しかしながら、その為には莫大な投資と時間が必要になるため、短期間での解決は難しいと言えます。
さらに、リチウムやニッケルなどの鉱物を生産していたウクライナが攻撃を受けたことで事態はさらに深刻化しています。
つまり、リチウムの価格高騰は、急激な電気自動車の需要増加と主要生産国の経済活動停止による要因が重なってしまったことで起こってしまいました。
リチウムの大量生産と主要生産国の正常化、どちらを選んでも10年単位の時間が必要と考えられています。
電気自動車の価格が高騰する可能性あり!バッテリーに必要な材料が高騰している件!
電気自動車が安くなるのはいつ頃?
画像引用元:テスラジャパン
私たちが比較的安価で電気自動車を買えるようになるのは、早くとも2035年以降になるかもしれません。
一部の経済アナリストによる分析によると、大量のバッテリーを安定して製造できるギガファクトリーの建設によってバッテリーの単価を下げる事が出来るようになるとのこと。
ギガファクトリーとは、アメリカの電気自動車最大手であるテスラが建設中の電気自動車のバッテリー専門工場のことです。
テスラは年間で50万台の生産体制を構築しようとしていますが、それには全世界で製造されているリチウムイオン電池がテスラだけで必要になってしまうという現実があります。
そのため、テスラは自社で賄えるだけの生産能力を持つ超巨大バッテリー工場の建設に着手しています。
現在テスラのギガファクトリーの生産可能な床面積の合計は49.2万平方メートル(東京ドーム約10個分の広さ)に及んでいますが、まだ全体の30%しか完成していないようです。

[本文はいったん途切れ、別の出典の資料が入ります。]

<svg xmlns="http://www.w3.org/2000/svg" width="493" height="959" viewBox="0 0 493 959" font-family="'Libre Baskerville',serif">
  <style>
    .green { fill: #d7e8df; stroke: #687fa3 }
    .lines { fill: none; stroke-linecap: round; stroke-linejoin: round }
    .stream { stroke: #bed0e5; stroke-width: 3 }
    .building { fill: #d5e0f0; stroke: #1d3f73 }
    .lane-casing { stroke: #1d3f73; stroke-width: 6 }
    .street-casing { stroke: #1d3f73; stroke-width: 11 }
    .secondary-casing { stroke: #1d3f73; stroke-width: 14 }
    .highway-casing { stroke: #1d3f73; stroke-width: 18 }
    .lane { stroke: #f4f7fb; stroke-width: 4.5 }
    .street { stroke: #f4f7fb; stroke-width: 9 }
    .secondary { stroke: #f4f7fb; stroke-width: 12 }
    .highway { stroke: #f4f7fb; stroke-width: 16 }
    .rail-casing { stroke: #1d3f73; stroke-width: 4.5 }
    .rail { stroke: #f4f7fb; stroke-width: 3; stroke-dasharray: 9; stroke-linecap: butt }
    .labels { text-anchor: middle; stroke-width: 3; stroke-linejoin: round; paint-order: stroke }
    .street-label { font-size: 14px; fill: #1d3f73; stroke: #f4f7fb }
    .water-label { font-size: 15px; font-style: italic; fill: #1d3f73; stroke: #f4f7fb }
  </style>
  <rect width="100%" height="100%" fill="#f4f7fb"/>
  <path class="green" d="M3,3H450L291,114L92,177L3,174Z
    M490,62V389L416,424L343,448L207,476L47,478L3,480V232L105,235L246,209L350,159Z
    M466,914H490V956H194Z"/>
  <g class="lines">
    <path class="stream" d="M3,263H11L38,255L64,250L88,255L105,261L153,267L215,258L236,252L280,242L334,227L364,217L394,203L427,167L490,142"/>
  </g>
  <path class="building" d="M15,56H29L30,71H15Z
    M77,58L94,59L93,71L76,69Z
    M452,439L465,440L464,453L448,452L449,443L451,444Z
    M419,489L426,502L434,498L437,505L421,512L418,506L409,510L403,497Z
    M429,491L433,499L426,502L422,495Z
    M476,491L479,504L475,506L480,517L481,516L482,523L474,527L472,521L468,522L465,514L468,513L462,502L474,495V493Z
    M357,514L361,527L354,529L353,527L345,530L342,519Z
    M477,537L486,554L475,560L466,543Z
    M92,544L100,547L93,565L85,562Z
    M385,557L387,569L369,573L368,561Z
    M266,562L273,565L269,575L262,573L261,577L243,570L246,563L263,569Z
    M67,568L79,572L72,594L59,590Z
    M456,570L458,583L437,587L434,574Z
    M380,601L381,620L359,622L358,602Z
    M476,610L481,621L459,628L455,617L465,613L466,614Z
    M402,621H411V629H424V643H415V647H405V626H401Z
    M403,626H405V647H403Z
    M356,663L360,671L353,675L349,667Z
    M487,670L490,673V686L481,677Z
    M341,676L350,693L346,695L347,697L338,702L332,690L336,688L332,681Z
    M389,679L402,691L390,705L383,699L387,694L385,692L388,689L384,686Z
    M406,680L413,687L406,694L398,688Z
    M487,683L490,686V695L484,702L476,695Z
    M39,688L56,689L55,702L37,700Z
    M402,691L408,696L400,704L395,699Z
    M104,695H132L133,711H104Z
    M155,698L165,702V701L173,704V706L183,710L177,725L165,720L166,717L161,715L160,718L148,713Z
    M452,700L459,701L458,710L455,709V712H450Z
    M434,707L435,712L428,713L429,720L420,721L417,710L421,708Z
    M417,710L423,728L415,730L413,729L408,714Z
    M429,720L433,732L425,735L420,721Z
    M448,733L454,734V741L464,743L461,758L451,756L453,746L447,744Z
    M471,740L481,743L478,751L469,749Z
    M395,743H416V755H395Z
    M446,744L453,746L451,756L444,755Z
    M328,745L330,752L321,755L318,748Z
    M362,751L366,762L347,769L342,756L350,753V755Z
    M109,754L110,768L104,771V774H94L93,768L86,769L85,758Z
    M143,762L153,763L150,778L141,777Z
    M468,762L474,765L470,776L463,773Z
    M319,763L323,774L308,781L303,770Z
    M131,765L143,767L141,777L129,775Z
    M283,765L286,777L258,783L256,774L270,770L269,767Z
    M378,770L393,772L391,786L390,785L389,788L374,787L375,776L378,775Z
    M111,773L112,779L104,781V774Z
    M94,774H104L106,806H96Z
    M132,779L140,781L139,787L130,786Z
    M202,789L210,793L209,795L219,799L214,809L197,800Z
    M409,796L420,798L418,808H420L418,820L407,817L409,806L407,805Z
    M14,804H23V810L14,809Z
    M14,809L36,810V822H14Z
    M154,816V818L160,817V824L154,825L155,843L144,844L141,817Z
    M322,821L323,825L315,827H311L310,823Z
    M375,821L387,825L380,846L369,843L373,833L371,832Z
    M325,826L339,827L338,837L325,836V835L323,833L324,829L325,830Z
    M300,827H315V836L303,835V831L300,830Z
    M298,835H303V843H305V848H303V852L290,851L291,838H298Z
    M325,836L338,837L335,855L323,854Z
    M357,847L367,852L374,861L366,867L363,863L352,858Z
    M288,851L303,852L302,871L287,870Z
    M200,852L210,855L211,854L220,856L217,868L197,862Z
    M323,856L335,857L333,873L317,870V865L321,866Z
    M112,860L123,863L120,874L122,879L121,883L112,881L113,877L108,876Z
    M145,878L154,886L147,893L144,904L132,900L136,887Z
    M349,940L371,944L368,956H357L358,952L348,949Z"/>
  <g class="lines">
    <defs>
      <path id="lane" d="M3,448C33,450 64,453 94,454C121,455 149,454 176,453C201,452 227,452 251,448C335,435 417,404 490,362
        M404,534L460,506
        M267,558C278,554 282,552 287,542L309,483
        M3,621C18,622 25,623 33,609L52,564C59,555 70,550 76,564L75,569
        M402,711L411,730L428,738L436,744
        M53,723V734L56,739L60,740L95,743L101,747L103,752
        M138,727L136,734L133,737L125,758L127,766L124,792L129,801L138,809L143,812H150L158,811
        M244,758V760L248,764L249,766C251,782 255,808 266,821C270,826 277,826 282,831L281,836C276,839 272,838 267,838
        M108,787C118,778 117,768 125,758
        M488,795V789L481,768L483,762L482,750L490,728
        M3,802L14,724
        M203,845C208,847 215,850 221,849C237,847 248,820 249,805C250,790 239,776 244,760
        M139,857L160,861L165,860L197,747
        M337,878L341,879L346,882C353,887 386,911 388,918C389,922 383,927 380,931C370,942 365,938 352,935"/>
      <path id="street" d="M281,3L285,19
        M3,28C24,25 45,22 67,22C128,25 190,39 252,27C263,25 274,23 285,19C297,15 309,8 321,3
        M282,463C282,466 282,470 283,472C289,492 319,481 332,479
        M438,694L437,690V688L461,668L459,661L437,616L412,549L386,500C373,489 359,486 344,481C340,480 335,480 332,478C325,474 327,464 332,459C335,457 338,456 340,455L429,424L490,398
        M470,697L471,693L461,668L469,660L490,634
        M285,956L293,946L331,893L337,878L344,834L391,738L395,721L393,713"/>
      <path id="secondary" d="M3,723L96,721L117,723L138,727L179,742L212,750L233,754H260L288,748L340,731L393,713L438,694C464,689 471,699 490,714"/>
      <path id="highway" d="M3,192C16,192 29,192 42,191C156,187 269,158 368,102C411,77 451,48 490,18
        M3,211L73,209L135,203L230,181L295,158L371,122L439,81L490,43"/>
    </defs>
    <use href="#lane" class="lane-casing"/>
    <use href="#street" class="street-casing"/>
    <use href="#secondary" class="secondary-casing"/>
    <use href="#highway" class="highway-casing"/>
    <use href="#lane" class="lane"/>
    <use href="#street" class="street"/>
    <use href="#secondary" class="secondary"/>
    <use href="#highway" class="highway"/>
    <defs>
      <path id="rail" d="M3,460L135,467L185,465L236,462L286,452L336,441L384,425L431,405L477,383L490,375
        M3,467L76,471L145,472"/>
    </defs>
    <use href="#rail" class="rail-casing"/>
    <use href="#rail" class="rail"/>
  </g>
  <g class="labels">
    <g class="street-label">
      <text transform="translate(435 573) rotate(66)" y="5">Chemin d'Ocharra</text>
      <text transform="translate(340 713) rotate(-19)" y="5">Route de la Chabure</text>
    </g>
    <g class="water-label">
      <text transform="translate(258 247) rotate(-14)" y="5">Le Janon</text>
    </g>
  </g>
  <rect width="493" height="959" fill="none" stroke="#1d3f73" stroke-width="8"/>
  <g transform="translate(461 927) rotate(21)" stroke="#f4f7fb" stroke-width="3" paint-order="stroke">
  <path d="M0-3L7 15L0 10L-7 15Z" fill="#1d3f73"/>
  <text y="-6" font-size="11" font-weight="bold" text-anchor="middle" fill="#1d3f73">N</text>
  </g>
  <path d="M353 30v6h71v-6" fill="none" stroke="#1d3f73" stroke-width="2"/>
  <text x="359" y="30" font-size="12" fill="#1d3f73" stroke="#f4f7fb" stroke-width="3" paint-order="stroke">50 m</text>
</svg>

あと10年以内にギガファクトリーが完成するのであれば、電気自動車のバッテリー生産量を大幅に増加する事が可能になります。
また、テスラのギガファクトリーの完成が他の自動車メーカーを巻き込むことは間違いないでしょう。
2030年ごろまでには、新しいバッテリーによるリチウム量削減と古いバッテリーから取り出したリチウムを再利用することで、リチウムの年間需要の16%を満たせるとみられています。
残念ながら、今すぐ電気自動車の価格を下げることは叶いませんが、2035年までには比較的手に入りやすい価格で、納得のいく性能の電気自動車が手に入る時代が来ることでしょう。